__EXERCISE__. Keep to one stretch of the data below, the lines from the one with "wire [7:0]D;" up to and including the one with "mux load4(outRorL[4],DATA_IN[4],Loadn,D[4]);", and return that stretch exactly.

---

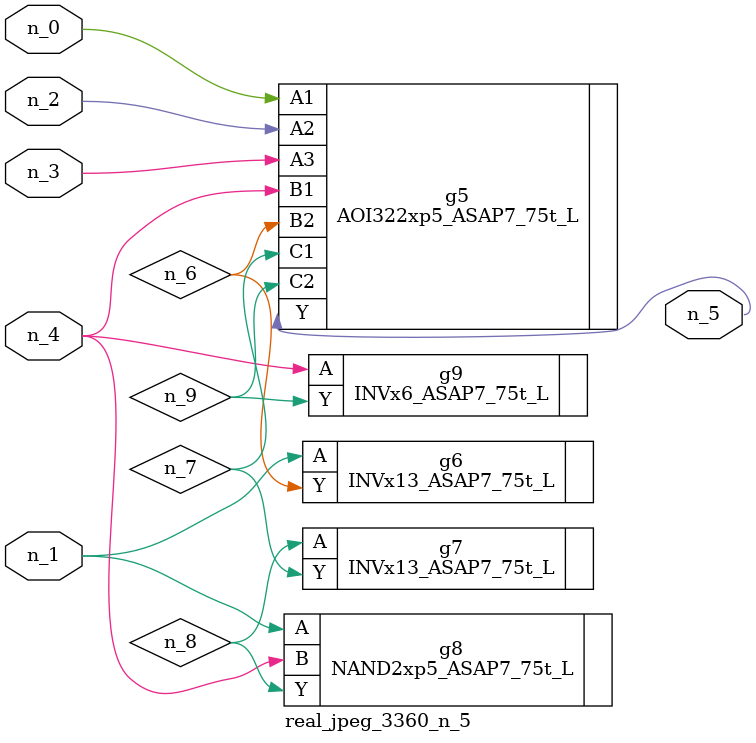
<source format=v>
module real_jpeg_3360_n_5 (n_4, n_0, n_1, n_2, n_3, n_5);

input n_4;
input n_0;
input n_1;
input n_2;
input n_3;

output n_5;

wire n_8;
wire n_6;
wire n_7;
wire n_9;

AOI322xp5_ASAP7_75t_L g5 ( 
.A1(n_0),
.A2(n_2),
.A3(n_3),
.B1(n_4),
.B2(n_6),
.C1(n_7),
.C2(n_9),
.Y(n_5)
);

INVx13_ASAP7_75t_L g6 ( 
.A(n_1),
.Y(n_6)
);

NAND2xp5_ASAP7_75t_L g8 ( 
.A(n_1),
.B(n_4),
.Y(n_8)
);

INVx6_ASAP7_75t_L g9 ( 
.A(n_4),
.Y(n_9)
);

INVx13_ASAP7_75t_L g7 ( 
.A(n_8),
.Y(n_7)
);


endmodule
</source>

---

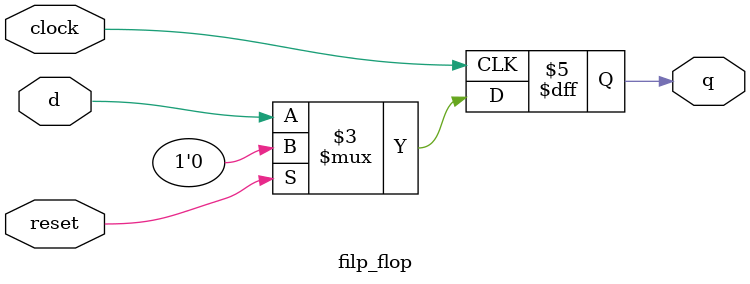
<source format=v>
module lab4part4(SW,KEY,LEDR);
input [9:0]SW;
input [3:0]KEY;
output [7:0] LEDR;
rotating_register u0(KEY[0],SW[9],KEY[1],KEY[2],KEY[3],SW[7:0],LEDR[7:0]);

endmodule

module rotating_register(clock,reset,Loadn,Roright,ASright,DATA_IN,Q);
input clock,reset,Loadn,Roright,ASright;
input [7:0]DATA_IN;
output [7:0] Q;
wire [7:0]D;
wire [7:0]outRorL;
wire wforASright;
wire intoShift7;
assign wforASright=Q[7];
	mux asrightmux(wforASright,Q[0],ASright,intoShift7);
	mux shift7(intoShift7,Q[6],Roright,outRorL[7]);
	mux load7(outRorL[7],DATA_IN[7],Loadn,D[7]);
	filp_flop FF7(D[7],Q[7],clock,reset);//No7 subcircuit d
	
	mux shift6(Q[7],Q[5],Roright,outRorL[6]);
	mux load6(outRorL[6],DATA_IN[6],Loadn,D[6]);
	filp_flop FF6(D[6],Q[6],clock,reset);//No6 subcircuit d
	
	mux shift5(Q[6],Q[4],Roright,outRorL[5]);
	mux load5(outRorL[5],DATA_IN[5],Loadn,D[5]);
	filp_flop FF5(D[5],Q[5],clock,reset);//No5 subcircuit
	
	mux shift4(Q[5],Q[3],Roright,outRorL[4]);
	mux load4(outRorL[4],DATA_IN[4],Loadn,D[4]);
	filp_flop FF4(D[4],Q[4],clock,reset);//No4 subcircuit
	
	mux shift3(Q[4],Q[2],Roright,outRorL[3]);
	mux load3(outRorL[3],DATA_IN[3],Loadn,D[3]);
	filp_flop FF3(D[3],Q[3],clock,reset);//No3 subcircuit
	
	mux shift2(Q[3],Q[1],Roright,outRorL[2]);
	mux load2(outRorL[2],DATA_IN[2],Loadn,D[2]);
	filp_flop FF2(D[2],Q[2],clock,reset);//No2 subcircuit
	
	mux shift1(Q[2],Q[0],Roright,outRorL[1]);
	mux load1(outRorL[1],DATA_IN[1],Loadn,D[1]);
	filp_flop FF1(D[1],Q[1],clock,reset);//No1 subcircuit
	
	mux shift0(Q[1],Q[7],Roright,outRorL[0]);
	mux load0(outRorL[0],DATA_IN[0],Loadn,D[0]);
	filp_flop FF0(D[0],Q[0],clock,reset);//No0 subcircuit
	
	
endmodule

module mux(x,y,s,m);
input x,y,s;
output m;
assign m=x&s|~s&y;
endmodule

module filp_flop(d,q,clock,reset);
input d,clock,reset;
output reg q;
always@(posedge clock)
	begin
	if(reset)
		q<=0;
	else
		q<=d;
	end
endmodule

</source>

---

__SOLVED EXERCISE__.
wire [7:0]D;
wire [7:0]outRorL;
wire wforASright;
wire intoShift7;
assign wforASright=Q[7];
	mux asrightmux(wforASright,Q[0],ASright,intoShift7);
	mux shift7(intoShift7,Q[6],Roright,outRorL[7]);
	mux load7(outRorL[7],DATA_IN[7],Loadn,D[7]);
	filp_flop FF7(D[7],Q[7],clock,reset);//No7 subcircuit d
	
	mux shift6(Q[7],Q[5],Roright,outRorL[6]);
	mux load6(outRorL[6],DATA_IN[6],Loadn,D[6]);
	filp_flop FF6(D[6],Q[6],clock,reset);//No6 subcircuit d
	
	mux shift5(Q[6],Q[4],Roright,outRorL[5]);
	mux load5(outRorL[5],DATA_IN[5],Loadn,D[5]);
	filp_flop FF5(D[5],Q[5],clock,reset);//No5 subcircuit
	
	mux shift4(Q[5],Q[3],Roright,outRorL[4]);
	mux load4(outRorL[4],DATA_IN[4],Loadn,D[4]);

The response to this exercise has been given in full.